PROBLEMS AND TASKS -
- 1) Answer these about the Baltimore passage:
(a) How old is the man who jokes about the microphone?
(b) What median household income does the passage list for Baltimore City?
(c) What publication does Bruce DePuyt work for as a senior reporter?
- 2) Can you carry on the Baltimore news passage from its final sentence?

PASSAGE SHOWN -
==================================================

When a reporter asks to attach a small microphone to his collar for an interview he says yes, but then asks: “You sure you’re not going to kill me now?” before bursting into laughter.
“I’m just messing with you!” the 80-year-old said. “When people tell me to be safe, I say, tell the crooks to be safe, because I’m a street person too!”
He laments the escalating violence in the city. “When we were teenagers, maybe the guys would fight each other — then you wind up being friends. The girls, the same way. They wasn’t shooting or cutting one another.” Shaking his head he said, “People today, they just shoot and kill each other for nothing.”
Baltimore City — by the numbers
Total population: 611,648
Median household income: $44,262
Racial demographics: 30.3 percent white; 63 percent African American; 2.5 percent Asian; 4.8 percent Hispanic/Latino
- Active registered Democrats: 303,597
- Active registered Republicans: 30,791
- Active registered unaffiliated voters: 46,495
Source: U.S. Census Bureau, Maryland State Board of Elections
Bruce DePuyt, a senior reporter with Maryland Matters, said Jealous’ strategy has been to target areas where he can expect to get support and to push for high turnout. The campaign is banking on Baltimore being once of those places.

==================================================

EXTRACTED DATA -
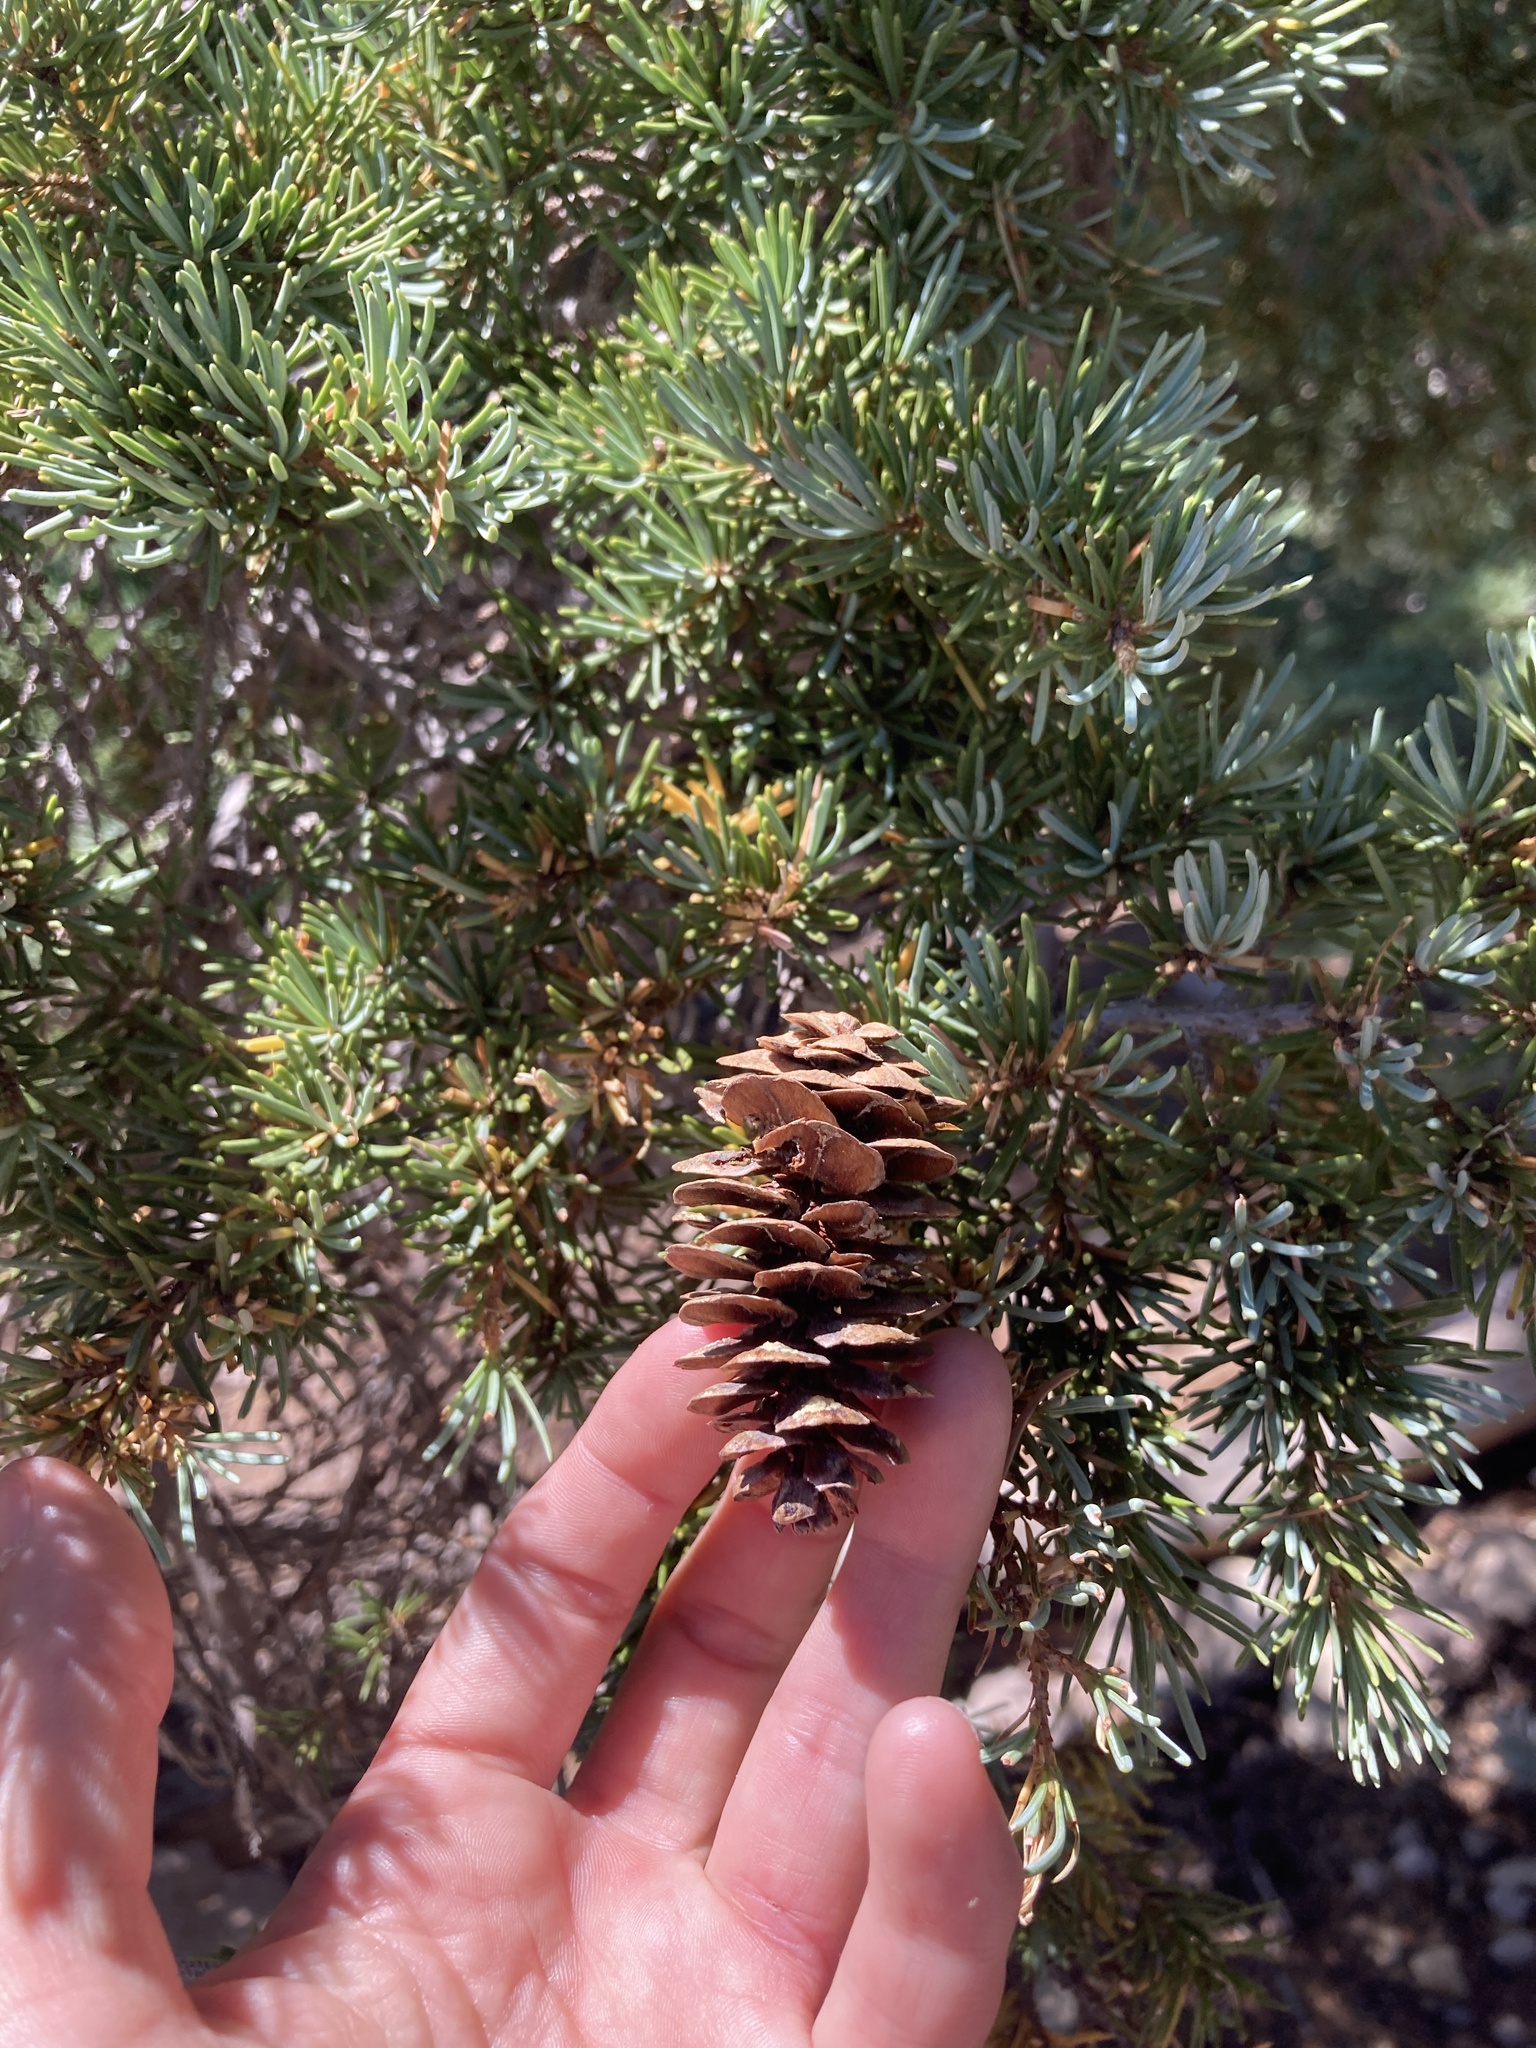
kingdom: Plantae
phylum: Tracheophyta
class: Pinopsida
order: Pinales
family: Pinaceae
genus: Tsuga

==================================================

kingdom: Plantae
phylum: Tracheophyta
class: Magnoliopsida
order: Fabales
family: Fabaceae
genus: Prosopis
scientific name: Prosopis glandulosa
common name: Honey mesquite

==================================================

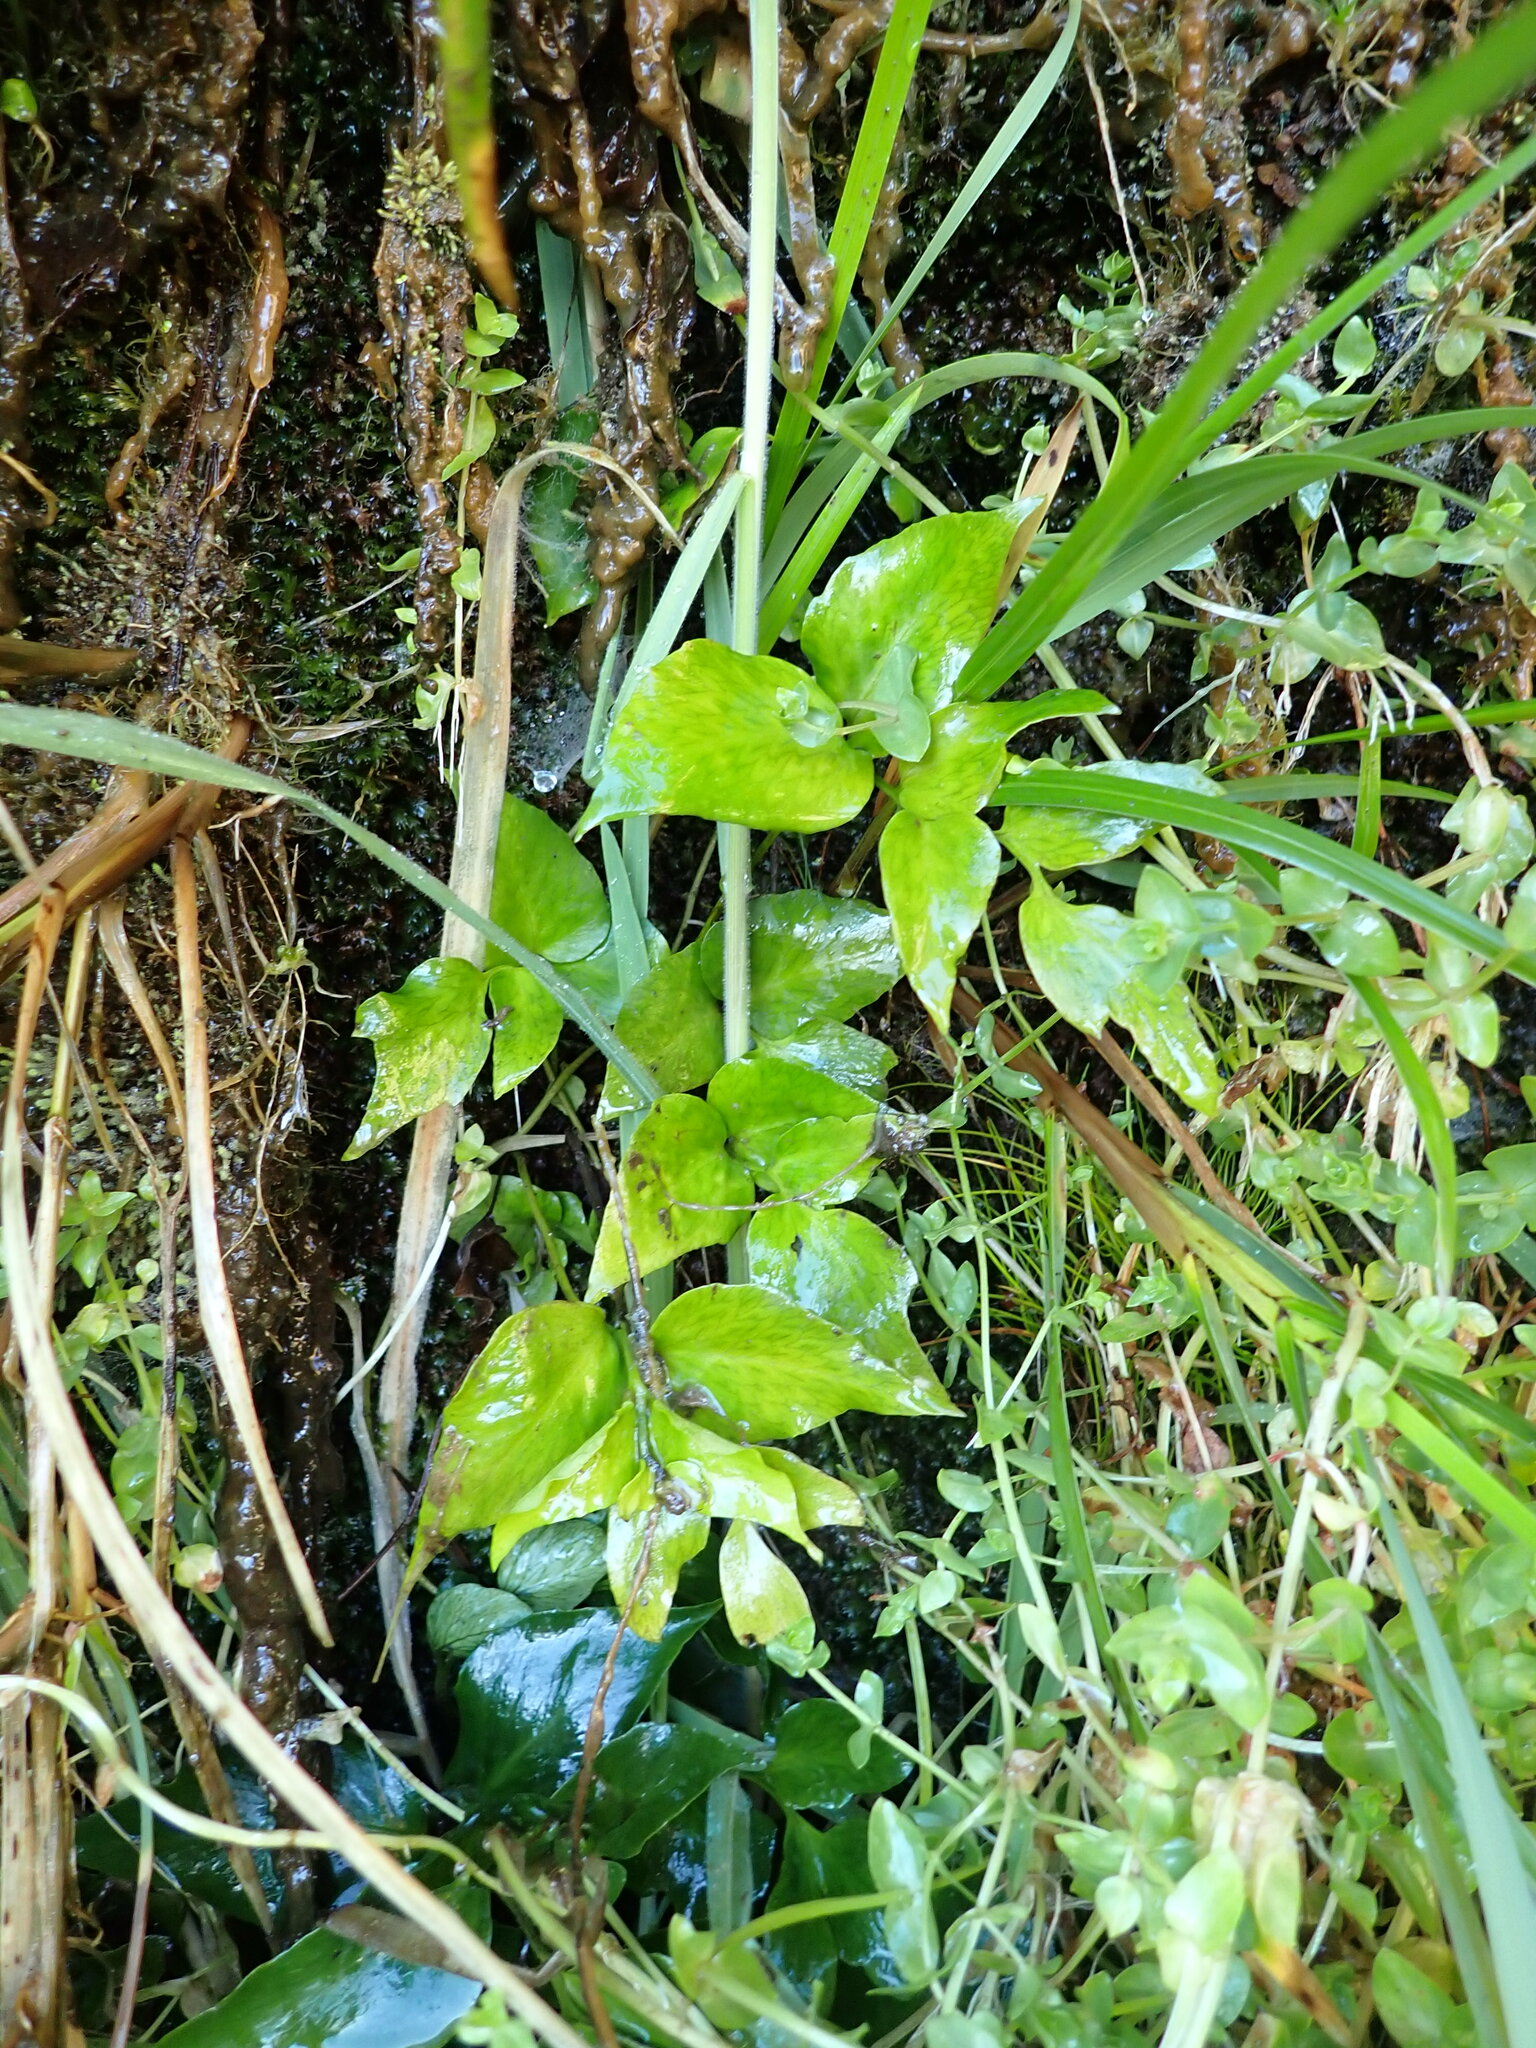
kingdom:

==================================================

EXERCISE RESULTS -
- 1)
(a) 80
(b) $44,262
(c) Maryland Matters

- 2)
“They believe they can reach and motivate the people they need to turn out at the polls. In some cases, they’re people who haven’t voted before because they’re very young, or they’re people who don’t tend to vote, but who might be motivated to vote this time,” DePuyt said of the Jealous campaign.
Asked about the upcoming governor’s race, Fonseca says he hasn’t voted in years.
“I haven’t voted in a while. I’m being truthful,” he said. Though he doesn’t vote, he’s got a request for whoever ends up as governor of Maryland: Help get Baltimore City’s violent crime under control.
“I would like for the citizens of Baltimore to be able to come out their house whenever you want to, sit on your porch, whenever you want to — without the little young people that’ll mess with you,” he said, referring to the April killings of a 65-year-old woman and a 22-year-old man who were shot to death as they sat on their porch on West Mulberry Street.
Fonseca draws a direct line between the violence and the city’s opioid crisis. “If they got rid of the drugs, they’d get rid of a lot of the nonsense,” he said.
‘He needs to let us know … what he stands for’
While Fonseca talked to a reporter, another man, Lawrence Green, stopped by to ask for change for a parking meter. Green handed over a $20 bill and Fonseca joked, “That’ll cost you $38!” and then, still laughing, he broke the $20.
As Green walked to the parking meter to avoid a ticket, he said he’s still considering who to vote for in the governor’s race.
Green said he’s seen Hogan’s television ads and said he thinks that Jealous needs to catch up.
“He needs to get out here and let us know what he represents, what he stands for!” Green said
Even though Jealous often refers to his ties to Baltimore, Green said: “Most of the people I know don’t know nothing about him.”
What about Hogan?
“I know his approval rating is good, I know he’s done a lot for Maryland,” Green said, before adding: “I’m a Democrat.”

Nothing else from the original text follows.